In the US merchant carbon dioxide (CO2) market, three new or expanded CO2 source plants came onstream in 2019 while other sources were idled or closed, shrinking the net gain from 2018 to less than 1%. One CO2 plant, delayed from 2019, will come on line in 2020, and no new sources have been announced for 2020.
This slow annual capacity growth, whether due to conditions at CO2 sourcing plants or lack of new sources, is not keeping pace with stronger market demand. Within the US merchant CO2 market, changes in CO2 sources and changes in demand regionally will continue to reshape the business in 2020 as they have over the past decade. The CO2 business is comprised of industrial gas companies and specialized CO2 producers and distributors which supply merchant liquid and dry ice to a wide variety of CO2 markets including food, welding and cutting, and oil and gas. US merchant CO2 represents about $1.5bn in sales per year.

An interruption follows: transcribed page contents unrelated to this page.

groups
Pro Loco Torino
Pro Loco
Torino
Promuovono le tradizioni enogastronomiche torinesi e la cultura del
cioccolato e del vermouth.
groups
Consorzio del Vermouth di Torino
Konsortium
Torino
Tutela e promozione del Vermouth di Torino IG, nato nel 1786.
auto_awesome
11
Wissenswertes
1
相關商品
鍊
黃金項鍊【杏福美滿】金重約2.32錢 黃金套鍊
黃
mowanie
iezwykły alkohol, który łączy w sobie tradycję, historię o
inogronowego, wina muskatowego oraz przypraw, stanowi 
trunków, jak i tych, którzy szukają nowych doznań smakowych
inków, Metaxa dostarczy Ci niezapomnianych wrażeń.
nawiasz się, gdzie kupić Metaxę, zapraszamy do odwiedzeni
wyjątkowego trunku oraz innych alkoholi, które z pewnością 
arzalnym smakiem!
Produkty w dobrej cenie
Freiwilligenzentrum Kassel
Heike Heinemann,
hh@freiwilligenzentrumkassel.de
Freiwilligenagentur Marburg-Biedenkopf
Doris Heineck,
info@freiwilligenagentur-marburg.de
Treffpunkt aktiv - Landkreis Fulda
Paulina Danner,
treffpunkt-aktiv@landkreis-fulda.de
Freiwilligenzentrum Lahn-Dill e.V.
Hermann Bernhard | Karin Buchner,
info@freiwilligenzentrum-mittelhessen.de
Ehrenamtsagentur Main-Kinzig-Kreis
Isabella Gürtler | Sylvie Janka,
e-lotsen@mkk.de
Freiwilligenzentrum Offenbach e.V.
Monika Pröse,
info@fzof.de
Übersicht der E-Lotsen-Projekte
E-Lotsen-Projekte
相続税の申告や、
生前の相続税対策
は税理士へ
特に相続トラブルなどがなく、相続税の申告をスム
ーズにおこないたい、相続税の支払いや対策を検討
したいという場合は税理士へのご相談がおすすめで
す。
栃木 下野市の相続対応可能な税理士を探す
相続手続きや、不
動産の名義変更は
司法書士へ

At the end of 2019, US nameplate (NP) CO2 capacity reached 36.1 thousand tons per day (ktpd), an increase of less than 1% from 2018, but only about 0.5% per year over the past five years. This lower capacity growth is not keeping up with CO2 demand which is growing closer to 2.5% per year. The result is tight supply during times of planned and unplanned plant outages and seasonal demand spikes and price increases. Three new sources with a total of 950 ktpd came onstream in 2019. Several of those sources came on by mid-2019, in time to help alleviate the high summer demand. Over that same period several sources were idled, shut down, or had reduced feedstock. Players need to strategically plan for future sources of CO2 to alleviate tight supply and plan to supply future growth. In the US, rail transport is critical to bring product from surplus locations to deficit locations and to back up sources when supply is variable.